Being a church-going kid, and someone who loved rules, I settled on the only reasonable solution: I just had to pray — the absolute best I could — and that would make all my worries go away. In OCD terms, praying became the compulsion to my obsession with not getting sick. So every time a family member, friend, even an acquaintance got sick, I doubled down. I truly believed that if I prayed well enough, and got just the right combination of words and phrases and patterns, I’d be spared from illness.

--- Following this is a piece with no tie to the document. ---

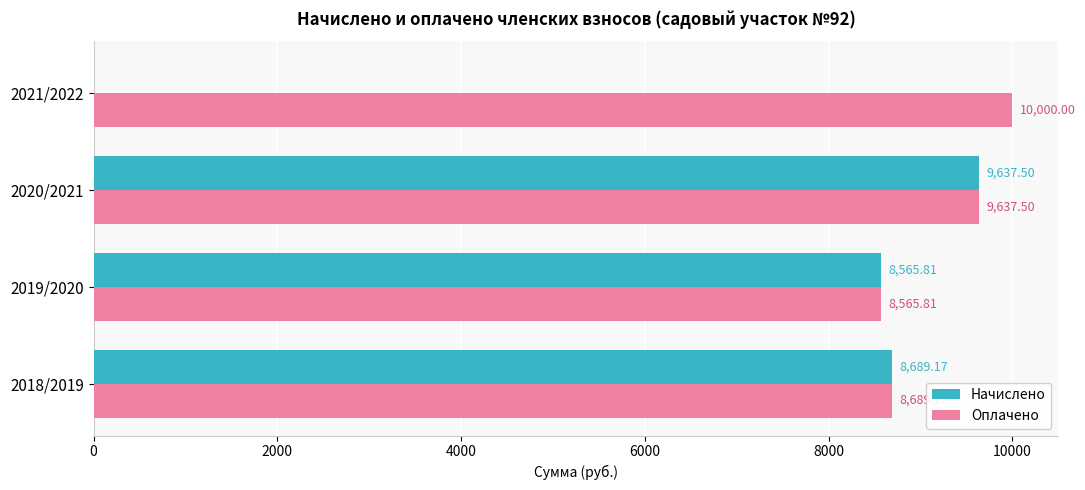

At which category is the sum across all series the highest?

2020/2021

And that need for perfect prayer extended well beyond my fear of illness. I convinced myself that no matter what I did, prayer wasn’t enough. Maybe I prayed the rosary, but I wasn’t really dedicated to meditating the whole time, so it didn’t count. Or I’d pray for a few minutes at bedtime, but then I got distracted and fell asleep.
When Lent rolled around, I’d think for days, weeks, months to figure out what the right penance could be — and it couldn’t just be one thing. It couldn’t be something simple. It couldn’t be “just enough.”

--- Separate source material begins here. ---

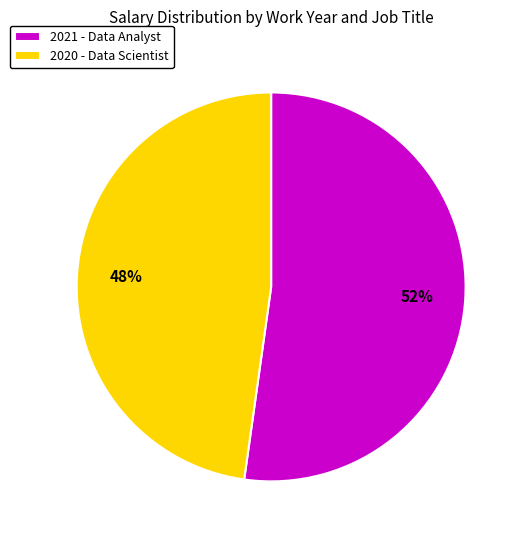

Does any single category account for the majority?

Yes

I put this pressure on myself in every aspect of my relationship with God, always trying to achieve, to get to a point where I deserved His love, His mercy. I tried to prove myself to a point where He’d be willing to keep me healthy, to love me, to let me get into heaven.
But guess what?
My family still got sick. I still got sick. And my relationship with God suffered.

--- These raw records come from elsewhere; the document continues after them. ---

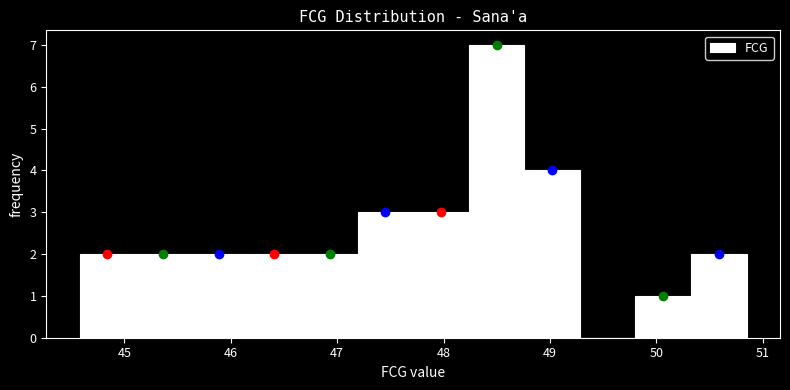

Reading left to right, list every bar in this chart as the range it spans on the x-axis followed by its height. Neither the bar edges nor the heights are printed on the chart, so give them approximately, as read against the axes.

44.6 to 45.1: 2
45.1 to 45.6: 2
45.6 to 46.1: 2
46.1 to 46.7: 2
46.7 to 47.2: 2
47.2 to 47.7: 3
47.7 to 48.2: 3
48.2 to 48.8: 7
48.8 to 49.3: 4
49.3 to 49.8: 0
49.8 to 50.3: 1
50.3 to 50.8: 2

I’d created this rigid structure of reality for myself where I was constantly trying to prove to God that I was enough for Him, that I loved Him. Trying to be the best at praying, trying to find and follow all the rules was an effort to be perfect, to be enough.
And I wasn’t. I failed.
I failed not because I didn’t try hard enough — I failed because I cannot be enough. There is no prayer, no series of actions, no routine I can follow that makes me worthy of God’s love by my own actions. I am a child of God, loved by Him because He created me and loves me for who I am. Nothing I can do can make Him love me “more,” and I don’t have to fight for His love or work to earn it.
There is no magic number of Hail Marys that I can say that will guarantee my admittance into heaven. God isn’t a scorekeeper, He isn’t looking for what I do. God seeks to be in relationship with me — He wants me to allow myself to be loved by Him and then to bring that love to the world. And I can’t do that when I’m constantly keeping track, trying to crack the code.
Knowing that God loves me and that it is enough that I am created in His image is not a perfect solution. I’ll probably always struggle with a desire to achieve, and I know I’m not the only one who feels that way. But I take solace in the knowledge that God does not work the way my mind does. His grace is what saves me. He loves me into being.
So, at the end of the day, no matter what I do, it’s not enough. But that’s okay, because God is in charge. He is enough. And that’s enough for me.